:: Input records ::

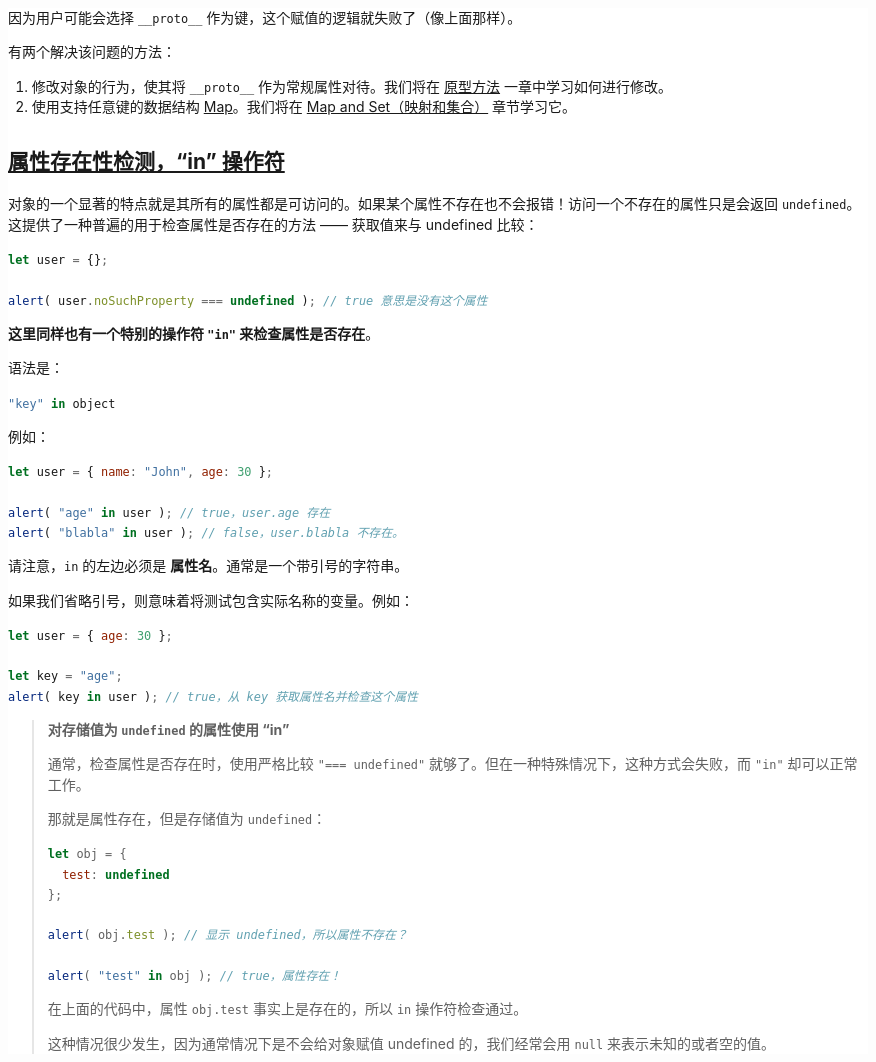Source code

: 因为用户可能会选择 `__proto__` 作为键，这个赋值的逻辑就失败了（像上面那样）。

有两个解决该问题的方法：

1. 修改对象的行为，使其将 `__proto__` 作为常规属性对待。我们将在 [原型方法](https://zh.javascript.info/prototype-methods) 一章中学习如何进行修改。
2. 使用支持任意键的数据结构 [Map](https://zh.javascript.info/map-set)。我们将在 [Map and Set（映射和集合）](https://zh.javascript.info/map-set) 章节学习它。

## [属性存在性检测，“in” 操作符](https://zh.javascript.info/object#shu-xing-cun-zai-xing-ce-shi-in-cao-zuo-fu)

对象的一个显著的特点就是其所有的属性都是可访问的。如果某个属性不存在也不会报错！访问一个不存在的属性只是会返回 `undefined`。这提供了一种普遍的用于检查属性是否存在的方法 —— 获取值来与 undefined 比较：

```javascript
let user = {};

alert( user.noSuchProperty === undefined ); // true 意思是没有这个属性
```

**这里同样也有一个特别的操作符 `"in"` 来检查属性是否存在**。

语法是：

```javascript
"key" in object
```

例如：

```javascript
let user = { name: "John", age: 30 };

alert( "age" in user ); // true，user.age 存在
alert( "blabla" in user ); // false，user.blabla 不存在。
```

请注意，`in` 的左边必须是 **属性名**。通常是一个带引号的字符串。

如果我们省略引号，则意味着将测试包含实际名称的变量。例如：

```javascript
let user = { age: 30 };

let key = "age";
alert( key in user ); // true，从 key 获取属性名并检查这个属性
```

> **对存储值为 `undefined` 的属性使用 “in”**
>
> 通常，检查属性是否存在时，使用严格比较 `"=== undefined"` 就够了。但在一种特殊情况下，这种方式会失败，而 `"in"` 却可以正常工作。
>
> 那就是属性存在，但是存储值为 `undefined`：
>
> ```javascript
> let obj = {
>   test: undefined
> };
> 
> alert( obj.test ); // 显示 undefined，所以属性不存在？
> 
> alert( "test" in obj ); // true，属性存在！
> ```
>
> 在上面的代码中，属性 `obj.test` 事实上是存在的，所以 `in` 操作符检查通过。
>
> 这种情况很少发生，因为通常情况下是不会给对象赋值 undefined 的，我们经常会用 `null` 来表示未知的或者空的值。
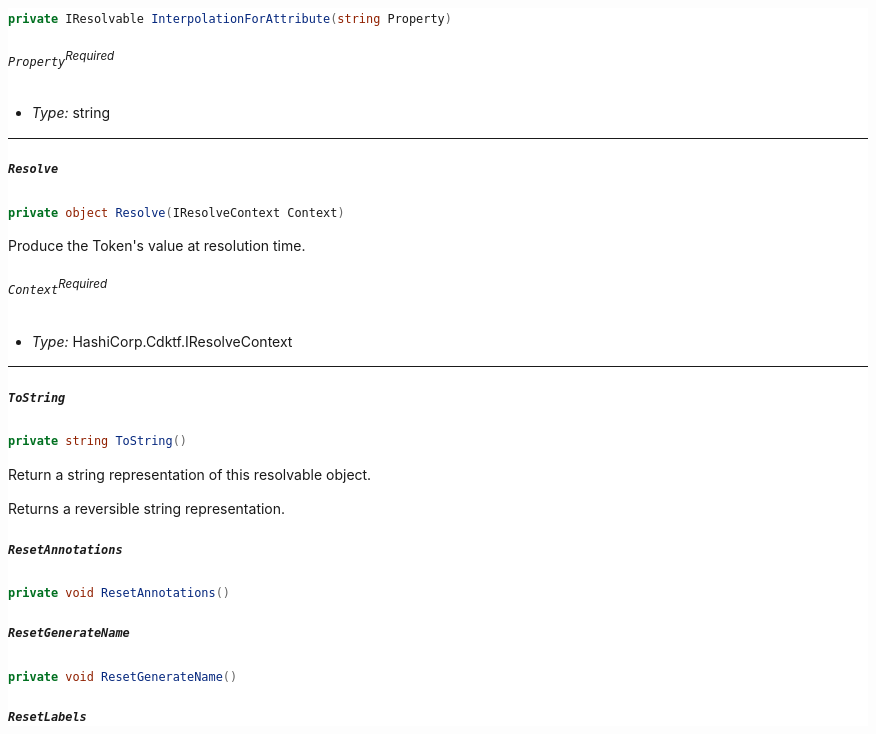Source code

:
 ```csharp
private IResolvable InterpolationForAttribute(string Property)
```

###### `Property`<sup>Required</sup> <a name="Property" id="@cdktf/provider-kubernetes.service.ServiceMetadataOutputReference.interpolationForAttribute.parameter.property"></a>

- *Type:* string

---

##### `Resolve` <a name="Resolve" id="@cdktf/provider-kubernetes.service.ServiceMetadataOutputReference.resolve"></a>

```csharp
private object Resolve(IResolveContext Context)
```

Produce the Token's value at resolution time.

###### `Context`<sup>Required</sup> <a name="Context" id="@cdktf/provider-kubernetes.service.ServiceMetadataOutputReference.resolve.parameter._context"></a>

- *Type:* HashiCorp.Cdktf.IResolveContext

---

##### `ToString` <a name="ToString" id="@cdktf/provider-kubernetes.service.ServiceMetadataOutputReference.toString"></a>

```csharp
private string ToString()
```

Return a string representation of this resolvable object.

Returns a reversible string representation.

##### `ResetAnnotations` <a name="ResetAnnotations" id="@cdktf/provider-kubernetes.service.ServiceMetadataOutputReference.resetAnnotations"></a>

```csharp
private void ResetAnnotations()
```

##### `ResetGenerateName` <a name="ResetGenerateName" id="@cdktf/provider-kubernetes.service.ServiceMetadataOutputReference.resetGenerateName"></a>

```csharp
private void ResetGenerateName()
```

##### `ResetLabels` <a name="ResetLabels" id="@cdktf/provider-kubernetes.service.ServiceMetadataOutputReference.resetLabels"></a>
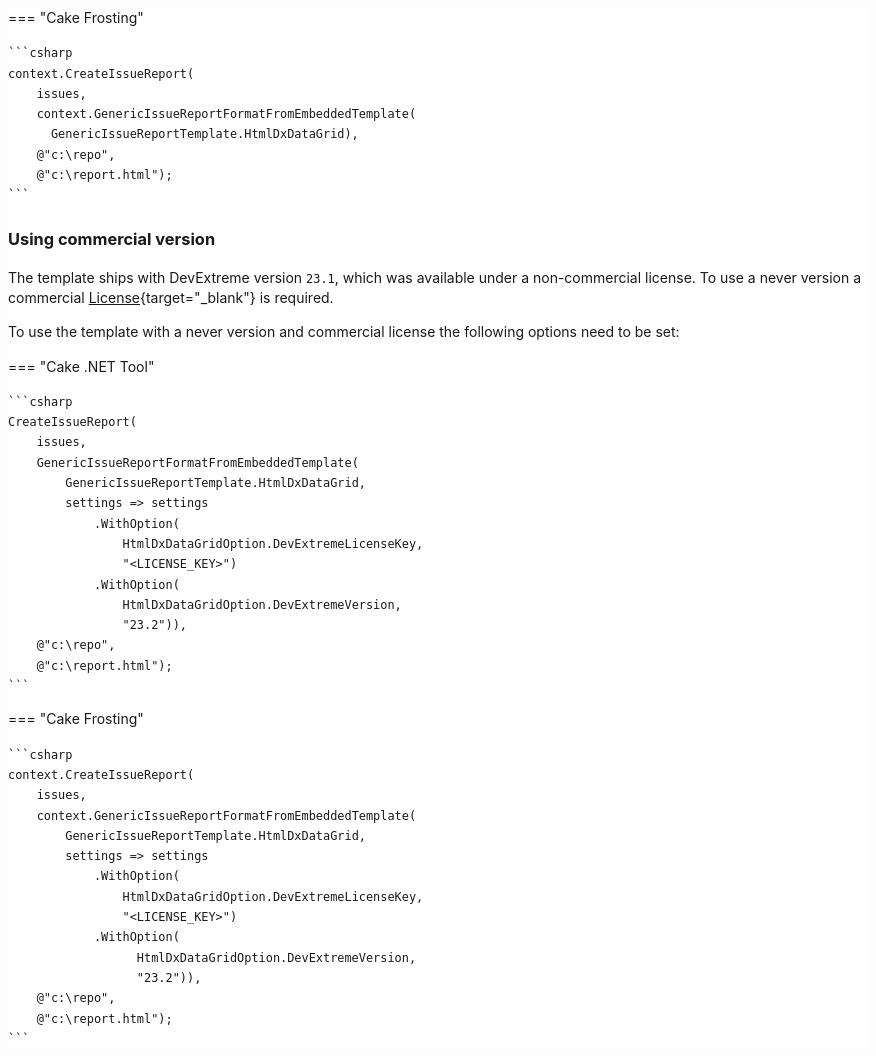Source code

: === "Cake Frosting"

    ```csharp
    context.CreateIssueReport(
        issues,
        context.GenericIssueReportFormatFromEmbeddedTemplate(
          GenericIssueReportTemplate.HtmlDxDataGrid),
        @"c:\repo",
        @"c:\report.html");
    ```

### Using commercial version

The template ships with DevExtreme version `23.1`, which was available under a non-commercial license.
To use a never version a commercial [License]{target="_blank"} is required.

To use the template with a never version and commercial license the following options need to be set:

=== "Cake .NET Tool"

    ```csharp
    CreateIssueReport(
        issues,
        GenericIssueReportFormatFromEmbeddedTemplate(
            GenericIssueReportTemplate.HtmlDxDataGrid,
            settings => settings
                .WithOption(
                    HtmlDxDataGridOption.DevExtremeLicenseKey,
                    "<LICENSE_KEY>")
                .WithOption(
                    HtmlDxDataGridOption.DevExtremeVersion,
                    "23.2")),
        @"c:\repo",
        @"c:\report.html");
    ```

=== "Cake Frosting"

    ```csharp
    context.CreateIssueReport(
        issues,
        context.GenericIssueReportFormatFromEmbeddedTemplate(
            GenericIssueReportTemplate.HtmlDxDataGrid,
            settings => settings
                .WithOption(
                    HtmlDxDataGridOption.DevExtremeLicenseKey,
                    "<LICENSE_KEY>")
                .WithOption(
                      HtmlDxDataGridOption.DevExtremeVersion,
                      "23.2")),
        @"c:\repo",
        @"c:\report.html");
    ```


[DevExtreme]: https://js.devexpress.com
[License]: https://js.devexpress.com/jQuery/Documentation/Guide/Common/Licensing/
[Using commercial version]: #using-commercial-version
[GenericIssueReportTemplate.HtmlDxDataGrid]: https://cakebuild.net/api/Cake.Issues.Reporting.Generic/GenericIssueReportTemplate/0E9E9D94
[HtmlDxDataGridOption]: https://cakebuild.net/api/Cake.Issues.Reporting.Generic/HtmlDxDataGridOption/
[DevExtremeTheme]: https://cakebuild.net/api/Cake.Issues.Reporting.Generic/DevExtremeTheme/
[HtmlDxDataGridOption.Theme]: https://cakebuild.net/api/Cake.Issues.Reporting.Generic/HtmlDxDataGridOption/EA83DCAB
[HtmlDxDataGridOption.AdditionalColumns]: https://cakebuild.net/api/Cake.Issues.Reporting.Generic/HtmlDxDataGridOption/F9860912
[HtmlDxDataGridOption.SortedColumns]: https://cakebuild.net/api/Cake.Issues.Reporting.Generic/HtmlDxDataGridOption/D578E453
[HtmlDxDataGridOption.GroupedColumns]: https://cakebuild.net/api/Cake.Issues.Reporting.Generic/HtmlDxDataGridOption/0907599C
[HtmlDxDataGridOption.EnableExporting]: https://cakebuild.net/api/Cake.Issues.Reporting.Generic/HtmlDxDataGridOption/1441E285
[custom template]: ../examples/custom-template.md
[GitHub]: https://github.com/cake-contrib/Cake.Issues/blob/develop/src/Cake.Issues.Reporting.Generic/Templates/DxDataGrid.cshtml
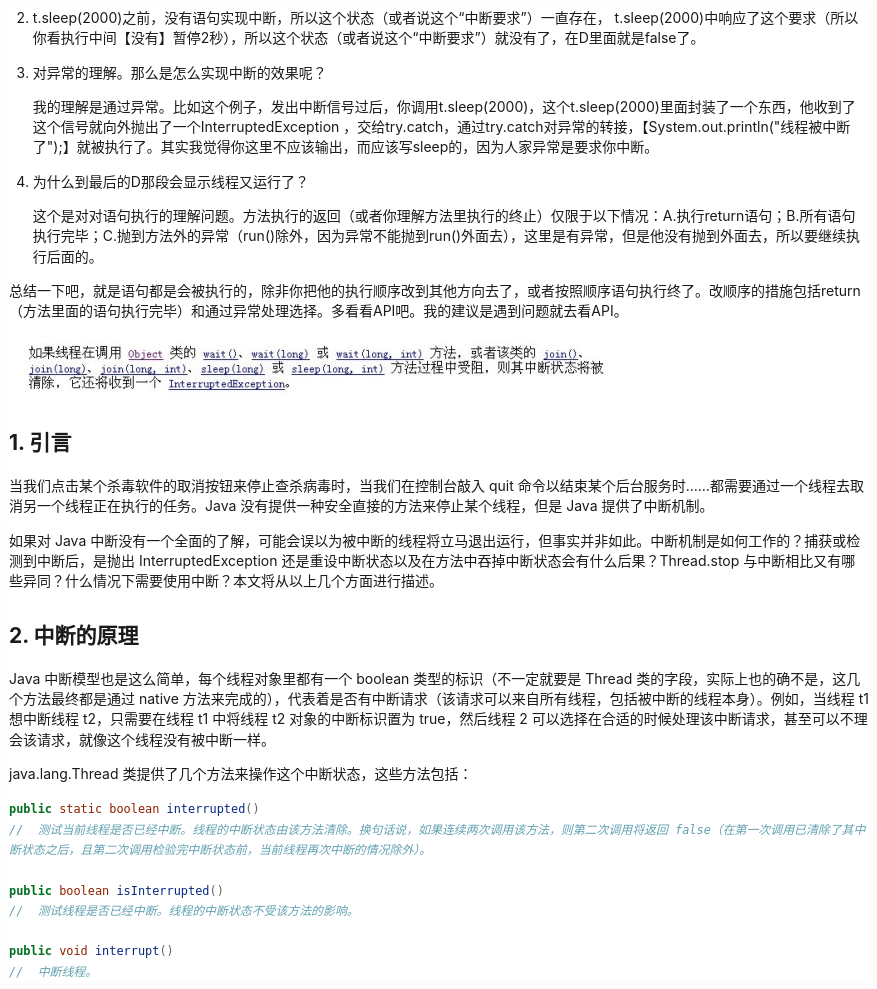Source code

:    

2. t.sleep(2000)之前，没有语句实现中断，所以这个状态（或者说这个“中断要求”）一直存在， t.sleep(2000)中响应了这个要求（所以你看执行中间【没有】暂停2秒），所以这个状态（或者说这个“中断要求”）就没有了，在D里面就是false了。

   

3. 对异常的理解。那么是怎么实现中断的效果呢？

   我的理解是通过异常。比如这个例子，发出中断信号过后，你调用t.sleep(2000)，这个t.sleep(2000)里面封装了一个东西，他收到了这个信号就向外抛出了一个InterruptedException ，交给try.catch，通过try.catch对异常的转接，【System.out.println("线程被中断了");】就被执行了。其实我觉得你这里不应该输出，而应该写sleep的，因为人家异常是要求你中断。

   

4. 为什么到最后的D那段会显示线程又运行了？

   这个是对对语句执行的理解问题。方法执行的返回（或者你理解方法里执行的终止）仅限于以下情况：A.执行return语句；B.所有语句执行完毕；C.抛到方法外的异常（run()除外，因为异常不能抛到run()外面去），这里是有异常，但是他没有抛到外面去，所以要继续执行后面的。

   

总结一下吧，就是语句都是会被执行的，除非你把他的执行顺序改到其他方向去了，或者按照顺序语句执行终了。改顺序的措施包括return（方法里面的语句执行完毕）和通过异常处理选择。多看看API吧。我的建议是遇到问题就去看API。 

![img](./../笔记图片/6d81800a19d8bc3e29de267d828ba61ea9d345b6.jpg)





## 1. 引言

当我们点击某个杀毒软件的取消按钮来停止查杀病毒时，当我们在控制台敲入 quit 命令以结束某个后台服务时……都需要通过一个线程去取消另一个线程正在执行的任务。Java 没有提供一种安全直接的方法来停止某个线程，但是 Java 提供了中断机制。

如果对 Java 中断没有一个全面的了解，可能会误以为被中断的线程将立马退出运行，但事实并非如此。中断机制是如何工作的？捕获或检测到中断后，是抛出 InterruptedException 还是重设中断状态以及在方法中吞掉中断状态会有什么后果？Thread.stop 与中断相比又有哪些异同？什么情况下需要使用中断？本文将从以上几个方面进行描述。



## 2. 中断的原理

Java 中断模型也是这么简单，每个线程对象里都有一个 boolean 类型的标识（不一定就要是 Thread 类的字段，实际上也的确不是，这几个方法最终都是通过 native 方法来完成的），代表着是否有中断请求（该请求可以来自所有线程，包括被中断的线程本身）。例如，当线程 t1 想中断线程 t2，只需要在线程 t1 中将线程 t2 对象的中断标识置为 true，然后线程 2 可以选择在合适的时候处理该中断请求，甚至可以不理会该请求，就像这个线程没有被中断一样。

java.lang.Thread 类提供了几个方法来操作这个中断状态，这些方法包括：

```java
public static boolean interrupted()
//	测试当前线程是否已经中断。线程的中断状态由该方法清除。换句话说，如果连续两次调用该方法，则第二次调用将返回 false（在第一次调用已清除了其中断状态之后，且第二次调用检验完中断状态前，当前线程再次中断的情况除外）。

public boolean isInterrupted()
//	测试线程是否已经中断。线程的中断状态不受该方法的影响。

public void interrupt()
//	中断线程。
```
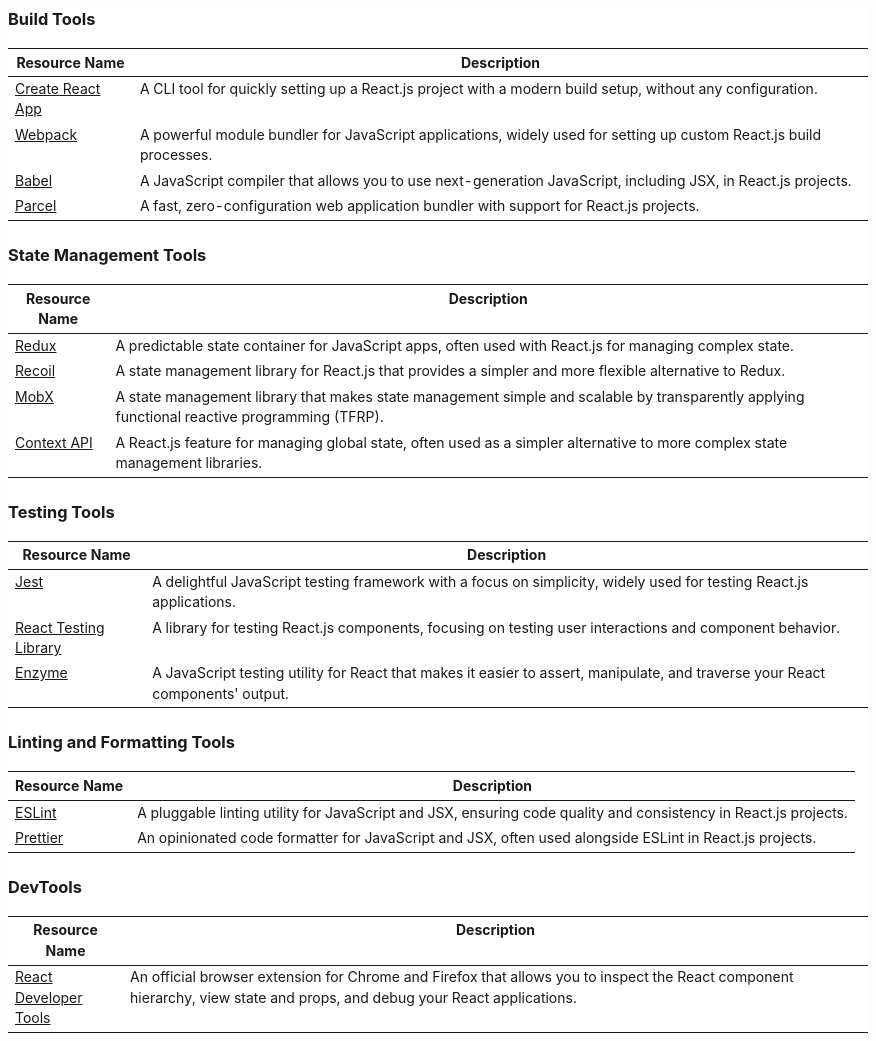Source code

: ### Build Tools

**Resource Name** | **Description**
--- | ---
[Create React App](https://create-react-app.dev/) | A CLI tool for quickly setting up a React.js project with a modern build setup, without any configuration.
[Webpack](https://webpack.js.org/) | A powerful module bundler for JavaScript applications, widely used for setting up custom React.js build processes.
[Babel](https://babeljs.io/) | A JavaScript compiler that allows you to use next-generation JavaScript, including JSX, in React.js projects.
[Parcel](https://parceljs.org/) | A fast, zero-configuration web application bundler with support for React.js projects.

### State Management Tools

**Resource Name** | **Description**
--- | ---
[Redux](https://redux.js.org/) | A predictable state container for JavaScript apps, often used with React.js for managing complex state.
[Recoil](https://recoiljs.org/) | A state management library for React.js that provides a simpler and more flexible alternative to Redux.
[MobX](https://mobx.js.org/README.html) | A state management library that makes state management simple and scalable by transparently applying functional reactive programming (TFRP).
[Context API](https://reactjs.org/docs/context.html) | A React.js feature for managing global state, often used as a simpler alternative to more complex state management libraries.

### Testing Tools

**Resource Name** | **Description**
--- | ---
[Jest](https://jestjs.io/) | A delightful JavaScript testing framework with a focus on simplicity, widely used for testing React.js applications.
[React Testing Library](https://testing-library.com/docs/react-testing-library/intro) | A library for testing React.js components, focusing on testing user interactions and component behavior.
[Enzyme](https://enzymejs.github.io/enzyme/) | A JavaScript testing utility for React that makes it easier to assert, manipulate, and traverse your React components' output.

### Linting and Formatting Tools

**Resource Name** | **Description**
--- | ---
[ESLint](https://eslint.org/) | A pluggable linting utility for JavaScript and JSX, ensuring code quality and consistency in React.js projects.
[Prettier](https://prettier.io/) | An opinionated code formatter for JavaScript and JSX, often used alongside ESLint in React.js projects.

### DevTools

**Resource Name** | **Description**
--- | ---
[React Developer Tools](https://reactjs.org/blog/2019/08/15/new-react-devtools.html) | An official browser extension for Chrome and Firefox that allows you to inspect the React component hierarchy, view state and props, and debug your React applications.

:: Exercise directions ::
Show each line in the listing above that has "devexpress".

:: Written reply ::
[DevExtreme]: https://js.devexpress.com
[License]: https://js.devexpress.com/jQuery/Documentation/Guide/Common/Licensing/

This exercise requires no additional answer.